Publié le Samedi 25 avril 2015 à 01h20.

Eduardo Galeano : mémoire(s) de feu

L’écrivain uruguayen Eduardo Galeano est décédé le 13 avril dernier d’un cancer à l’âge de 74 ans. Mondialement connu, il était un conteur hors pair des luttes, histoires et cultures des peuples d’une Amérique latine rebelle, populaire et indigène.

Né à Montevideo en 1940 dans une famille de la petite-bourgeoisie catholique, il est passé par plusieurs métiers avant de devenir l’un des auteurs les plus lus du continent : ouvrier, employé de banque, peintre, caricaturiste… C’est tout d’abord comme journaliste politique qu’il s’affirme, notamment dans les années soixante comme éditeur de l’hebdomadaire Marcha, puis une fois la dictature uruguayenne terminée, comme fondateurs de Brecha, autre hebdo de gauche. Mais c’est surtout Galeano l’écrivain qui fascine par sa plume exceptionnelle, à la fois simple et poétique, directe et engagée. Toujours à l’écoute des anecdotes de la vie quotidienne de celles et ceux « d’en bas », les oubliéEs de l’histoire. Il mélange allègrement les genres littéraires pour mieux décrire la réalité latino-américaine, et mondiale. En ce sens, sa trilogie Mémoire du feu (1984) reste un de ses écrits majeurs, au côté du Livre des étreintes (1989).

Mais c’est avec Les veines ouvertes de l’Amérique latine, une contre histoire (1971)1 qu’il est devenu un écrivain universel, figure d’une lecture anti-­impérialiste de l’histoire des colonialismes et du saccage des ressources de l’Amérique latine. Une nouvelle génération a d’ailleurs redécouvert ce livre incendiaire plus récemment, lorsque le président vénézuélien Hugo Chávez l’a offert (en espagnol !) à Obama en 2009 lors du sommet des Amériques.

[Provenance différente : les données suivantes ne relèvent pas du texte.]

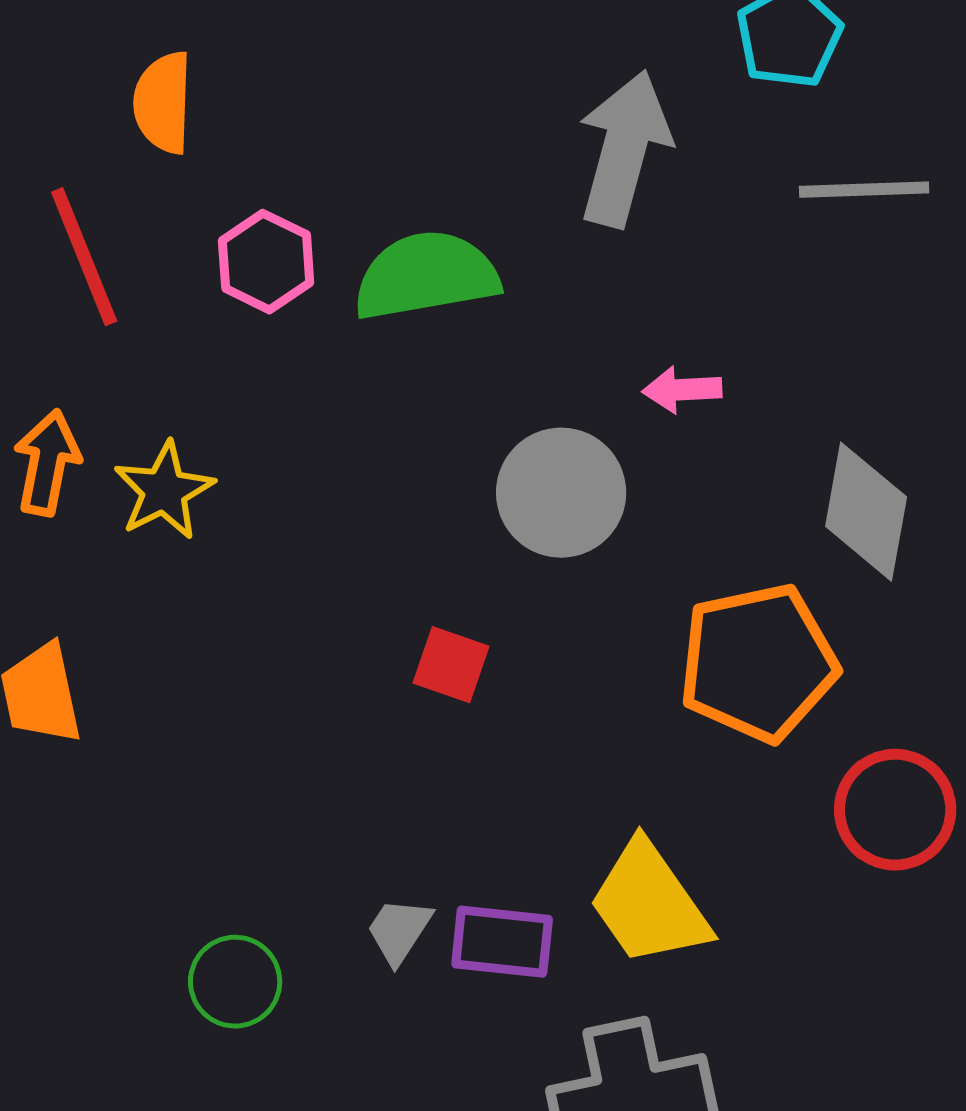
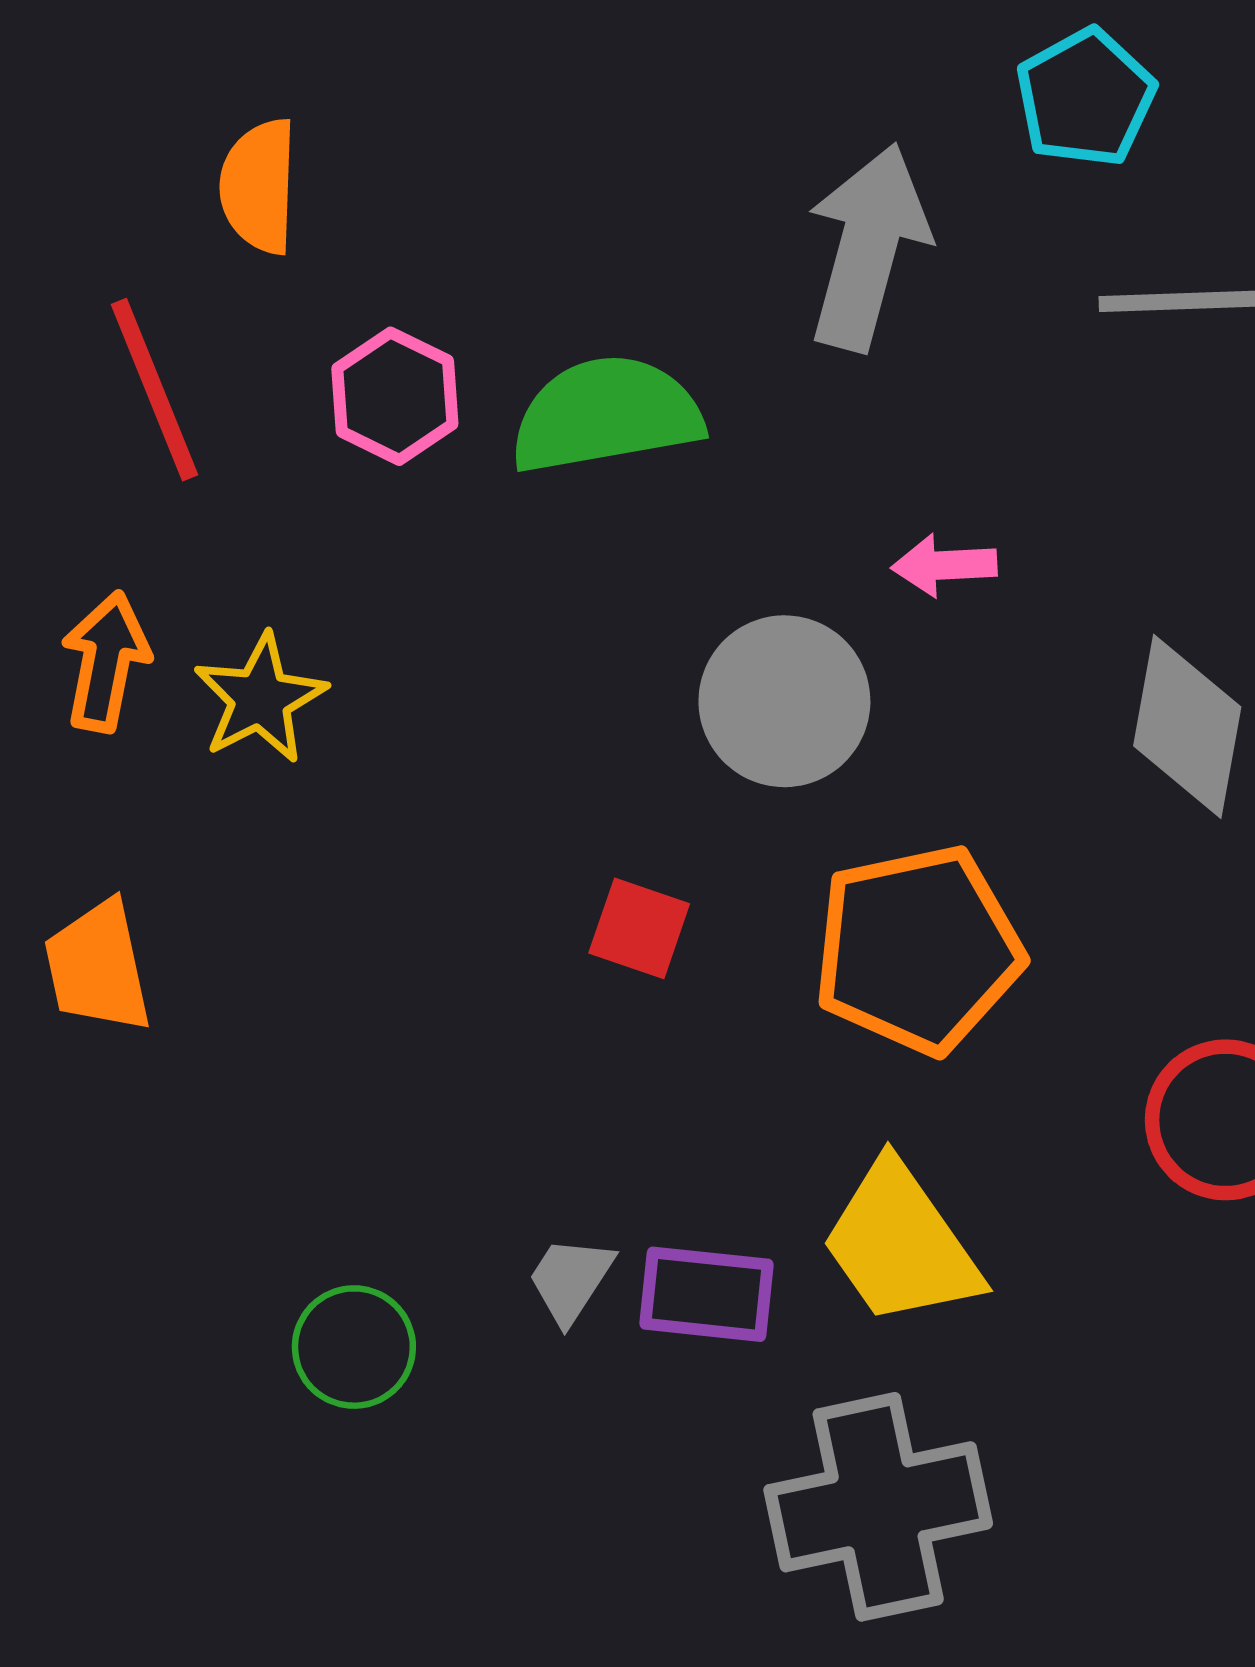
orange pentagon: (758, 663) -> (918, 950), moved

Contre toutes les formes de domination

Jusqu’à sa mort, Galeano a été un opposant au monde capitaliste et à toutes les formes de dominations : patriarcat, destruction de l’environnement, manipulations médiatiques, arrogance des intellectuels, grandeurs et décadence du football… Tout y passe, avec humour et une certaine joie. Il paiera son engagement de longues années d’exil, suite au coup d’État de juin 1973. Depuis le début des années 2000, il voyait avec un certain espoir l’expérience bolivarienne au Venezuela et avait soutenu en 2004 la victoire électorale du Front ample (centre-gauche) dans son pays.

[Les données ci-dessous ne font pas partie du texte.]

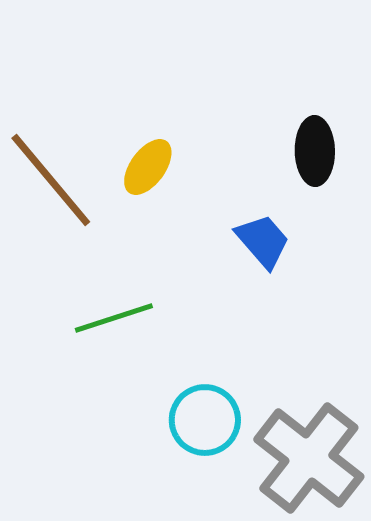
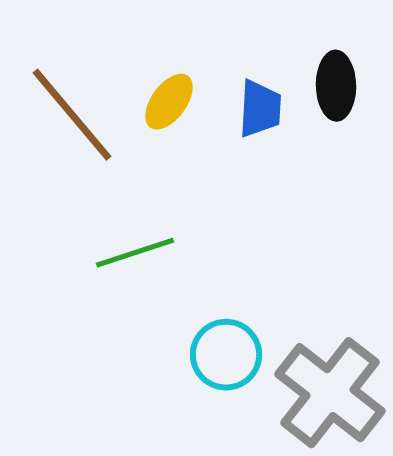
blue trapezoid: (263, 241) -> (260, 109), moved, turned 44

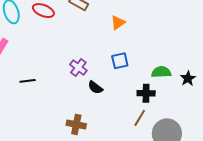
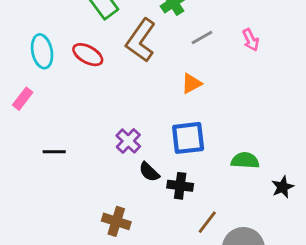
blue square: (120, 61) -> (188, 138), size x1.4
black star: (188, 78) -> (283, 187), moved
black cross: (146, 93) -> (180, 186), moved

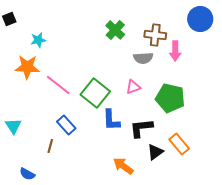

Accompagnant plusieurs de ses livres de ses dessins, il avait aussi le goût de la compilation d’histoires accessibles et de textes courts, pour essayer de remettre à l’endroit ce monde sans dessus-dessous : « À l’école du monde à l’envers, le plomb apprend à flotter, le bouchon à couler, les vipères à voler et les nuages à ramper le long des chemins. Dans le monde d’aujourd’hui, monde à l’envers, les pays qui défendent la paix universelle sont ceux qui fabriquent le plus d’armes et qui en vendent le plus aux autres pays. Les banques les plus prestigieuses sont celles qui blanchissent le plus de narcodollars et celles qui renferment le plus d’argent volé. (…) Et la sauvegarde de l’environnement est le plus brillant fonds de commerce des entreprises qui l’anéantissent ». À méditer…

Franck Gaudichaud

  • 1. Les veines ouvertes de l’Amérique latine, Pocket, réédition 2001, 8,40 euros.